[Dataset excerpt]:
# # #
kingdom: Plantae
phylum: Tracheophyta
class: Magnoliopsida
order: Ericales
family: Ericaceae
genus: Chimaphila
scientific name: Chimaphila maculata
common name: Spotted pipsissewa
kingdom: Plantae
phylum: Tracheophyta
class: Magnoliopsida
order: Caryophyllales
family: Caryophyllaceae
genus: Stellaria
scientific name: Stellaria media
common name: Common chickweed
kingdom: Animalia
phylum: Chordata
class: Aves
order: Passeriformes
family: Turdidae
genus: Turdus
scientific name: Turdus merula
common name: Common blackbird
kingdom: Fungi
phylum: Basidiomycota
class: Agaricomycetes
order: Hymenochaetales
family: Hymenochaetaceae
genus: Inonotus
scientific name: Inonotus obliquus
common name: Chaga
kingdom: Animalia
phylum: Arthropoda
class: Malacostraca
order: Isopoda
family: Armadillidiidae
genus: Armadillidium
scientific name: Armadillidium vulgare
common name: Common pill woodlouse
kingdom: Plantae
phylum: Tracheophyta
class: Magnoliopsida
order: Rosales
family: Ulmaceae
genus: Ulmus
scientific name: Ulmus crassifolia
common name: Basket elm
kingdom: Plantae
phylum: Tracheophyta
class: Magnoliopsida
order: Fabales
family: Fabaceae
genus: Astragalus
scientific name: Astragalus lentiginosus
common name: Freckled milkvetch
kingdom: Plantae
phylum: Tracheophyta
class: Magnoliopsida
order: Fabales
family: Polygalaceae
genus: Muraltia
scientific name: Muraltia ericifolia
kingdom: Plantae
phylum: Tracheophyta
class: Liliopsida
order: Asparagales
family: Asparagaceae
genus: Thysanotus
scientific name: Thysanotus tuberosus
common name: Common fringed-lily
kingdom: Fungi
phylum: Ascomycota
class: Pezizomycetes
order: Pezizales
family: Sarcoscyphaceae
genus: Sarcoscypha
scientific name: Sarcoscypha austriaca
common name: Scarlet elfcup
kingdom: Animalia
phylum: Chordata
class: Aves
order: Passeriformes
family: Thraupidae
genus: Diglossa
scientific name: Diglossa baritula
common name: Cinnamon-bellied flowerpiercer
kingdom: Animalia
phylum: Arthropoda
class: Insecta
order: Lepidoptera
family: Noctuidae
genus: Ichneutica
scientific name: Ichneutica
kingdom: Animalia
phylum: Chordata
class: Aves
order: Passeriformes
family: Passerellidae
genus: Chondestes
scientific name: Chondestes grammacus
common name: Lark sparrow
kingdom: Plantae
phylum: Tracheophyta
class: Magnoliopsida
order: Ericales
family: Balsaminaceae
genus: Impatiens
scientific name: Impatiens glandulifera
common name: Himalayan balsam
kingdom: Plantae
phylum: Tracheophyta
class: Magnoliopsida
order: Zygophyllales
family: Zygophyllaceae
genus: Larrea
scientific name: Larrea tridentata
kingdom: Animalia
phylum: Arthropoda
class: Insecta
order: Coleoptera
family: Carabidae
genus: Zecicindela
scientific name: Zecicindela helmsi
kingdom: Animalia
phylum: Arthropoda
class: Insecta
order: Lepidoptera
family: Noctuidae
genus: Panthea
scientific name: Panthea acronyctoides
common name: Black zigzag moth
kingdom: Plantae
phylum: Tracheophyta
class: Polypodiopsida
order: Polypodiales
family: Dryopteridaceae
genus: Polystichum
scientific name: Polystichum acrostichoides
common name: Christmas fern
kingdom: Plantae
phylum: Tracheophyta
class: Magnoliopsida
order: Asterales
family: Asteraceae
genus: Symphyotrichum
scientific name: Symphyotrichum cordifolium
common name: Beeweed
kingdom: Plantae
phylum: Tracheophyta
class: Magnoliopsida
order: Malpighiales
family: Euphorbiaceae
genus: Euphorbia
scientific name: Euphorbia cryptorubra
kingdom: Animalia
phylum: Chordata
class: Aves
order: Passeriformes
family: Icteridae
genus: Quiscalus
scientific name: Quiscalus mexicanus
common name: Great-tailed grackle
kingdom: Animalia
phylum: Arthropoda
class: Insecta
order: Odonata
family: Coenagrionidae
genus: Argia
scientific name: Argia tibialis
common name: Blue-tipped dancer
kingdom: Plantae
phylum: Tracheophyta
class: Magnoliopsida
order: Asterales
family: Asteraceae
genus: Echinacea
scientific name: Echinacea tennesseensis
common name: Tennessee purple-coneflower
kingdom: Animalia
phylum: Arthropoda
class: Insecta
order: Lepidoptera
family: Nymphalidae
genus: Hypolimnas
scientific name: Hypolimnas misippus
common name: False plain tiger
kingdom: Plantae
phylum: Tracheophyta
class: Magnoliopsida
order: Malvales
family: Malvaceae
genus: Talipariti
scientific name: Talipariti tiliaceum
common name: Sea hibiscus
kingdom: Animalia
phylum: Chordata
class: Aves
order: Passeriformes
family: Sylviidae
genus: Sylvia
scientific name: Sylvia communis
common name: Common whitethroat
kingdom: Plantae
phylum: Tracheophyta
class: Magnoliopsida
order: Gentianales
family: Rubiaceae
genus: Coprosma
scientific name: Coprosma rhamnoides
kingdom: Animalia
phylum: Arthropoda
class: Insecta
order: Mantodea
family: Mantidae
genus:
# # #
Turn the entries from the line with "genus: Coprosma" up to and including the last line of the entries into a Markdown table with the columns Row and Line. Number the rows and leave out any blank lines.

[FINISHED TASK]:
| Row | Line |
|---|---|
| 1 | genus: Coprosma |
| 2 | scientific name: Coprosma rhamnoides |
| 3 | kingdom: Animalia |
| 4 | phylum: Arthropoda |
| 5 | class: Insecta |
| 6 | order: Mantodea |
| 7 | family: Mantidae |
| 8 | genus: |